T had to go to the hospital first thing for a test and he come home after but was due to go out in the afternoon again. While he was home we all went for a walk up to the post box, through the little park and to the big park to feed the ducks, I wasnt on any lorazapam, only aconite. I knew that had I been alone I might nor have even got out if the door let alone to the big park. If anyone spots my independence hiding anywhere, please send it back to me.
On a more serious note, I was more depressed and stressed than id realised and I wasn't enjoying being out as much as I should. I wasn't even keen on taking or having T touch me.
I faught to Urge to shout lots at Angel who was also in not the best of moods and I had to fight not to hurt myself. In the end after trying everything I could to settle down, I broke down and told T how bad I was and he decided to cancel his meetings. It was a good thing, I was in such a horrible mood and Angels didn't improve especially with her refusing to have a nap.
In the early evening one of my friends was having a crisis and I pushed aside the fact that I'd eaten non safe food for lunch to go out in the car with T and look for her.
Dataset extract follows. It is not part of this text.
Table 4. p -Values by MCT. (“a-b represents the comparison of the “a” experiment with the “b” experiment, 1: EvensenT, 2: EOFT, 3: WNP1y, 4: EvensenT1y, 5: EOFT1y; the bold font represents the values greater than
We found her and although she was very very low, I felt comfortable she was safe enough from herself. I continued to try and help and support best I could over text and later phone.
Today T and I had the dentist first thing and we dropped Angel off with K. I for some reason didn't actually take any lorazapam until we got to K's and even then it was a quarter.
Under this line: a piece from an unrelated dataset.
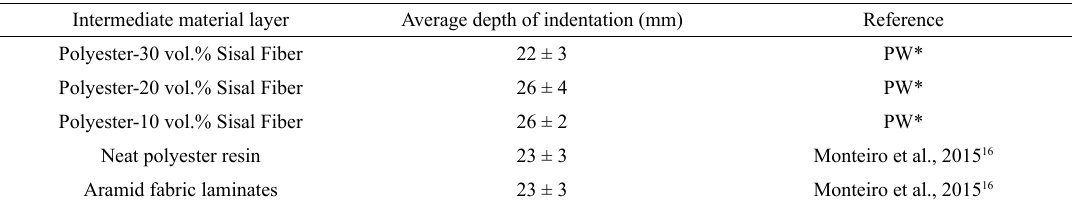
Figure 3. View of the MAS target after the ballistic test, with second layer of (a) neat polyester resin; (b) 10 vol.% sisal fiber polyester composite; (c) 20 vol.% sisal fiber polyester composite; (d) 30 vol.% sisal fiber polyester composite. Table 1. Average depth of indentation in the clay witness backing different multilayered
When we got to the dentist I didn't thinking could go in. I had the rumblies and it was making me more panicky. T want in alone and I know how scared and disliking he is of the dentist. I beat myself up internally, cursing myself for being so calm and okay and then suddenly uselss. I took out one of the knifes from ny bag and used it on my wrist, just faintly. I was so angry and disappointed in myself and my stupid inability to go do normal things. In the end watching an argument helped me calm down, odd I know. I then forced myself inside and met T. We went in not long after that and T went in the chair first. It was established that he needed a filling tks replace one that was crumbling and he would need numbing stuff. He decided not to have it done then and I lay in the seat. I was extremely panicky but dug my nails in and made myself stay and cope. He told me I was okay. And I was immediately suspicious, no dentist has even said that to me before. I still now keep thinking he must be wrong.
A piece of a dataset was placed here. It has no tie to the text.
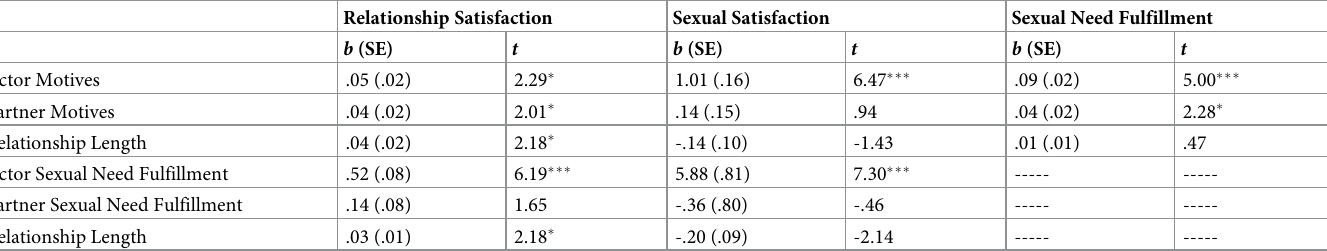
Table 3. Associations between actor and partner sexual motives and relationship satisfaction, sexual satisfaction, and sexual need fulfillment with the first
After my check T decided to go through with the filling there and then and I was amazed by his bravery, I could see he was terrified. He lay down and had the numbing done. And I felt a little faint but I watched, not the dentist but T for signs of pain or distress, that he might need me to hold his hand. It was horrible to watch him go through pain. We sat out in the waiting area while he numbed then we went back in and once again I watched. I made myself watch what they did. To prove to myself it wasn't the end of the world. Towards the end I could see T grasping the chair and making sounds of pain so regardless of the drill etc I jumped up and went to him, held his hand and reassured him through his fear and pain. I felt a little more connected to him, being able to be there for him, like a wife should be.
When we picked up Angel she was very upset but lots of mummy and daddy cuddled helped then we went up to the big supermarket to Oucj up my prescription and get lunch. Still on only half a lorazapam and with no panic.
This afternoon although u should have been feeling proud and happy, I found I still felt down and depressed and had to keep fighting self-harming urges. Angel has continued to be a moody child all day and I'm dreading tomorrow when I have her on my own all day. I'm just hoping she isn't behaving the same as she has been.
Id like to do something nice with get tomorrow but I'm unconvinced that I will have the courage to do anything.